BEGIN Given records

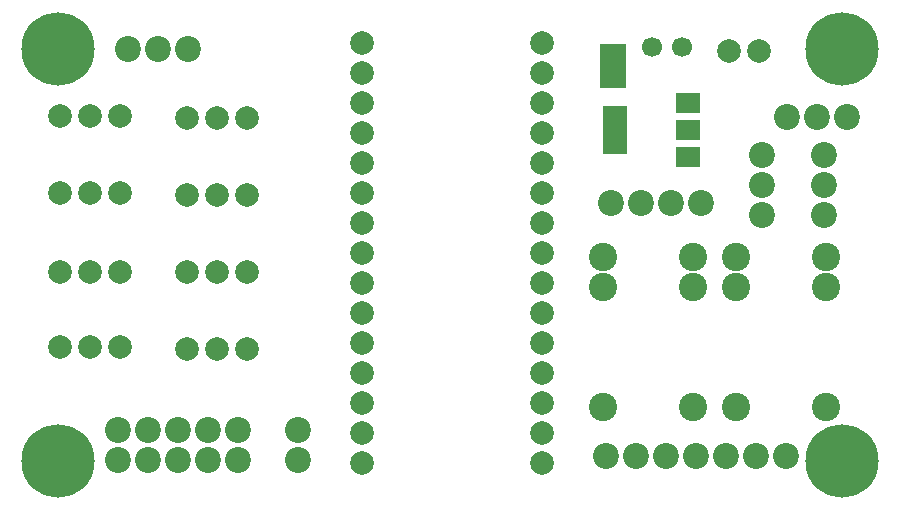
<source format=gbr>
%FSLAX34Y34*%
%MOMM*%
%LNSOLDERMASK_TOP*%
G71*
G01*
%ADD10C, 2.000*%
%ADD11R, 2.000X1.800*%
%ADD12R, 2.000X4.100*%
%ADD13C, 6.200*%
%ADD14C, 2.000*%
%ADD15C, 2.200*%
%ADD16R, 2.200X1.900*%
%ADD17C, 1.700*%
%ADD18C, 2.400*%
%LPD*%
X449262Y-391988D02*
G54D10*
D03*
X449262Y-366588D02*
G54D10*
D03*
X449262Y-341188D02*
G54D10*
D03*
X449262Y-315788D02*
G54D10*
D03*
X449262Y-290388D02*
G54D10*
D03*
X449262Y-264988D02*
G54D10*
D03*
X449262Y-239588D02*
G54D10*
D03*
X449262Y-214188D02*
G54D10*
D03*
X449262Y-188788D02*
G54D10*
D03*
X449262Y-163388D02*
G54D10*
D03*
X449262Y-137988D02*
G54D10*
D03*
X449262Y-112588D02*
G54D10*
D03*
X449262Y-87188D02*
G54D10*
D03*
X449262Y-61788D02*
G54D10*
D03*
X449262Y-36388D02*
G54D10*
D03*
X296862Y-391988D02*
G54D10*
D03*
X296862Y-391988D02*
G54D10*
D03*
X296862Y-366588D02*
G54D10*
D03*
X296862Y-341188D02*
G54D10*
D03*
X296862Y-315788D02*
G54D10*
D03*
X296862Y-290388D02*
G54D10*
D03*
X296862Y-264988D02*
G54D10*
D03*
X296862Y-239588D02*
G54D10*
D03*
X296862Y-214188D02*
G54D10*
D03*
X296862Y-188788D02*
G54D10*
D03*
X296862Y-163388D02*
G54D10*
D03*
X296862Y-137988D02*
G54D10*
D03*
X296862Y-112588D02*
G54D10*
D03*
X296862Y-87188D02*
G54D10*
D03*
X296862Y-61788D02*
G54D10*
D03*
X296862Y-36388D02*
G54D10*
D03*
X572884Y-132740D02*
G54D11*
D03*
X572884Y-109740D02*
G54D11*
D03*
X572884Y-86740D02*
G54D11*
D03*
X510884Y-109740D02*
G54D12*
D03*
X703262Y-41150D02*
G54D13*
D03*
X703262Y-390400D02*
G54D13*
D03*
X39688Y-390400D02*
G54D13*
D03*
X39688Y-41150D02*
G54D13*
D03*
X608059Y-42869D02*
G54D14*
D03*
X633459Y-42869D02*
G54D14*
D03*
X149573Y-41280D02*
G54D15*
D03*
X124173Y-41280D02*
G54D15*
D03*
X98773Y-41280D02*
G54D15*
D03*
X509588Y-46038D02*
G54D16*
D03*
X509588Y-65037D02*
G54D16*
D03*
X542925Y-39688D02*
G54D17*
D03*
X568325Y-39688D02*
G54D17*
D03*
X687843Y-181630D02*
G54D15*
D03*
X687842Y-156230D02*
G54D15*
D03*
X687842Y-130830D02*
G54D15*
D03*
X243244Y-389279D02*
G54D15*
D03*
X243244Y-363879D02*
G54D15*
D03*
X584284Y-172064D02*
G54D15*
D03*
X558884Y-172064D02*
G54D15*
D03*
X533484Y-172064D02*
G54D15*
D03*
X508084Y-172064D02*
G54D15*
D03*
X92075Y-98426D02*
G54D14*
D03*
X66675Y-98426D02*
G54D14*
D03*
X41275Y-98426D02*
G54D14*
D03*
X192088Y-363538D02*
G54D15*
D03*
X192088Y-388938D02*
G54D15*
D03*
X166688Y-363538D02*
G54D15*
D03*
X166688Y-388938D02*
G54D15*
D03*
X141288Y-363538D02*
G54D15*
D03*
X141288Y-388938D02*
G54D15*
D03*
X115888Y-363538D02*
G54D15*
D03*
X115888Y-388937D02*
G54D15*
D03*
X90488Y-363538D02*
G54D15*
D03*
X90488Y-388937D02*
G54D15*
D03*
X200025Y-100013D02*
G54D14*
D03*
X174625Y-100013D02*
G54D14*
D03*
X149225Y-100013D02*
G54D14*
D03*
X92075Y-163513D02*
G54D14*
D03*
X66675Y-163513D02*
G54D14*
D03*
X41275Y-163513D02*
G54D14*
D03*
X200025Y-165101D02*
G54D14*
D03*
X174625Y-165101D02*
G54D14*
D03*
X149225Y-165101D02*
G54D14*
D03*
X92075Y-230188D02*
G54D14*
D03*
X66675Y-230188D02*
G54D14*
D03*
X41275Y-230188D02*
G54D14*
D03*
X200025Y-230188D02*
G54D14*
D03*
X174625Y-230188D02*
G54D14*
D03*
X149225Y-230188D02*
G54D14*
D03*
X92075Y-293688D02*
G54D14*
D03*
X66675Y-293688D02*
G54D14*
D03*
X41275Y-293688D02*
G54D14*
D03*
X200025Y-295276D02*
G54D14*
D03*
X174625Y-295276D02*
G54D14*
D03*
X149225Y-295276D02*
G54D14*
D03*
X577299Y-217717D02*
G54D18*
D03*
X577299Y-243118D02*
G54D18*
D03*
X577299Y-344718D02*
G54D18*
D03*
X501099Y-217717D02*
G54D18*
D03*
X501099Y-243118D02*
G54D18*
D03*
X501099Y-344717D02*
G54D18*
D03*
X579522Y-386376D02*
G54D15*
D03*
X554122Y-386376D02*
G54D15*
D03*
X528722Y-386376D02*
G54D15*
D03*
X503322Y-386376D02*
G54D15*
D03*
X655722Y-386376D02*
G54D15*
D03*
X630322Y-386376D02*
G54D15*
D03*
X604922Y-386376D02*
G54D15*
D03*
X690011Y-217717D02*
G54D18*
D03*
X690011Y-243118D02*
G54D18*
D03*
X690011Y-344718D02*
G54D18*
D03*
X613811Y-217717D02*
G54D18*
D03*
X613811Y-243118D02*
G54D18*
D03*
X613811Y-344717D02*
G54D18*
D03*
X635455Y-130830D02*
G54D15*
D03*
X635455Y-156230D02*
G54D15*
D03*
X635455Y-181630D02*
G54D15*
D03*
X707848Y-98931D02*
G54D15*
D03*
X682448Y-98931D02*
G54D15*
D03*
X657048Y-98931D02*
G54D15*
D03*
M02*

</source>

END Given records

Work required:
Return all of the records above exactly as written. Omit each picture.

Exercise output:
<source format=gbr>
%FSLAX34Y34*%
%MOMM*%
%LNSOLDERMASK_TOP*%
G71*
G01*
%ADD10C, 2.000*%
%ADD11R, 2.000X1.800*%
%ADD12R, 2.000X4.100*%
%ADD13C, 6.200*%
%ADD14C, 2.000*%
%ADD15C, 2.200*%
%ADD16R, 2.200X1.900*%
%ADD17C, 1.700*%
%ADD18C, 2.400*%
%LPD*%
X449262Y-391988D02*
G54D10*
D03*
X449262Y-366588D02*
G54D10*
D03*
X449262Y-341188D02*
G54D10*
D03*
X449262Y-315788D02*
G54D10*
D03*
X449262Y-290388D02*
G54D10*
D03*
X449262Y-264988D02*
G54D10*
D03*
X449262Y-239588D02*
G54D10*
D03*
X449262Y-214188D02*
G54D10*
D03*
X449262Y-188788D02*
G54D10*
D03*
X449262Y-163388D02*
G54D10*
D03*
X449262Y-137988D02*
G54D10*
D03*
X449262Y-112588D02*
G54D10*
D03*
X449262Y-87188D02*
G54D10*
D03*
X449262Y-61788D02*
G54D10*
D03*
X449262Y-36388D02*
G54D10*
D03*
X296862Y-391988D02*
G54D10*
D03*
X296862Y-391988D02*
G54D10*
D03*
X296862Y-366588D02*
G54D10*
D03*
X296862Y-341188D02*
G54D10*
D03*
X296862Y-315788D02*
G54D10*
D03*
X296862Y-290388D02*
G54D10*
D03*
X296862Y-264988D02*
G54D10*
D03*
X296862Y-239588D02*
G54D10*
D03*
X296862Y-214188D02*
G54D10*
D03*
X296862Y-188788D02*
G54D10*
D03*
X296862Y-163388D02*
G54D10*
D03*
X296862Y-137988D02*
G54D10*
D03*
X296862Y-112588D02*
G54D10*
D03*
X296862Y-87188D02*
G54D10*
D03*
X296862Y-61788D02*
G54D10*
D03*
X296862Y-36388D02*
G54D10*
D03*
X572884Y-132740D02*
G54D11*
D03*
X572884Y-109740D02*
G54D11*
D03*
X572884Y-86740D02*
G54D11*
D03*
X510884Y-109740D02*
G54D12*
D03*
X703262Y-41150D02*
G54D13*
D03*
X703262Y-390400D02*
G54D13*
D03*
X39688Y-390400D02*
G54D13*
D03*
X39688Y-41150D02*
G54D13*
D03*
X608059Y-42869D02*
G54D14*
D03*
X633459Y-42869D02*
G54D14*
D03*
X149573Y-41280D02*
G54D15*
D03*
X124173Y-41280D02*
G54D15*
D03*
X98773Y-41280D02*
G54D15*
D03*
X509588Y-46038D02*
G54D16*
D03*
X509588Y-65037D02*
G54D16*
D03*
X542925Y-39688D02*
G54D17*
D03*
X568325Y-39688D02*
G54D17*
D03*
X687843Y-181630D02*
G54D15*
D03*
X687842Y-156230D02*
G54D15*
D03*
X687842Y-130830D02*
G54D15*
D03*
X243244Y-389279D02*
G54D15*
D03*
X243244Y-363879D02*
G54D15*
D03*
X584284Y-172064D02*
G54D15*
D03*
X558884Y-172064D02*
G54D15*
D03*
X533484Y-172064D02*
G54D15*
D03*
X508084Y-172064D02*
G54D15*
D03*
X92075Y-98426D02*
G54D14*
D03*
X66675Y-98426D02*
G54D14*
D03*
X41275Y-98426D02*
G54D14*
D03*
X192088Y-363538D02*
G54D15*
D03*
X192088Y-388938D02*
G54D15*
D03*
X166688Y-363538D02*
G54D15*
D03*
X166688Y-388938D02*
G54D15*
D03*
X141288Y-363538D02*
G54D15*
D03*
X141288Y-388938D02*
G54D15*
D03*
X115888Y-363538D02*
G54D15*
D03*
X115888Y-388937D02*
G54D15*
D03*
X90488Y-363538D02*
G54D15*
D03*
X90488Y-388937D02*
G54D15*
D03*
X200025Y-100013D02*
G54D14*
D03*
X174625Y-100013D02*
G54D14*
D03*
X149225Y-100013D02*
G54D14*
D03*
X92075Y-163513D02*
G54D14*
D03*
X66675Y-163513D02*
G54D14*
D03*
X41275Y-163513D02*
G54D14*
D03*
X200025Y-165101D02*
G54D14*
D03*
X174625Y-165101D02*
G54D14*
D03*
X149225Y-165101D02*
G54D14*
D03*
X92075Y-230188D02*
G54D14*
D03*
X66675Y-230188D02*
G54D14*
D03*
X41275Y-230188D02*
G54D14*
D03*
X200025Y-230188D02*
G54D14*
D03*
X174625Y-230188D02*
G54D14*
D03*
X149225Y-230188D02*
G54D14*
D03*
X92075Y-293688D02*
G54D14*
D03*
X66675Y-293688D02*
G54D14*
D03*
X41275Y-293688D02*
G54D14*
D03*
X200025Y-295276D02*
G54D14*
D03*
X174625Y-295276D02*
G54D14*
D03*
X149225Y-295276D02*
G54D14*
D03*
X577299Y-217717D02*
G54D18*
D03*
X577299Y-243118D02*
G54D18*
D03*
X577299Y-344718D02*
G54D18*
D03*
X501099Y-217717D02*
G54D18*
D03*
X501099Y-243118D02*
G54D18*
D03*
X501099Y-344717D02*
G54D18*
D03*
X579522Y-386376D02*
G54D15*
D03*
X554122Y-386376D02*
G54D15*
D03*
X528722Y-386376D02*
G54D15*
D03*
X503322Y-386376D02*
G54D15*
D03*
X655722Y-386376D02*
G54D15*
D03*
X630322Y-386376D02*
G54D15*
D03*
X604922Y-386376D02*
G54D15*
D03*
X690011Y-217717D02*
G54D18*
D03*
X690011Y-243118D02*
G54D18*
D03*
X690011Y-344718D02*
G54D18*
D03*
X613811Y-217717D02*
G54D18*
D03*
X613811Y-243118D02*
G54D18*
D03*
X613811Y-344717D02*
G54D18*
D03*
X635455Y-130830D02*
G54D15*
D03*
X635455Y-156230D02*
G54D15*
D03*
X635455Y-181630D02*
G54D15*
D03*
X707848Y-98931D02*
G54D15*
D03*
X682448Y-98931D02*
G54D15*
D03*
X657048Y-98931D02*
G54D15*
D03*
M02*

</source>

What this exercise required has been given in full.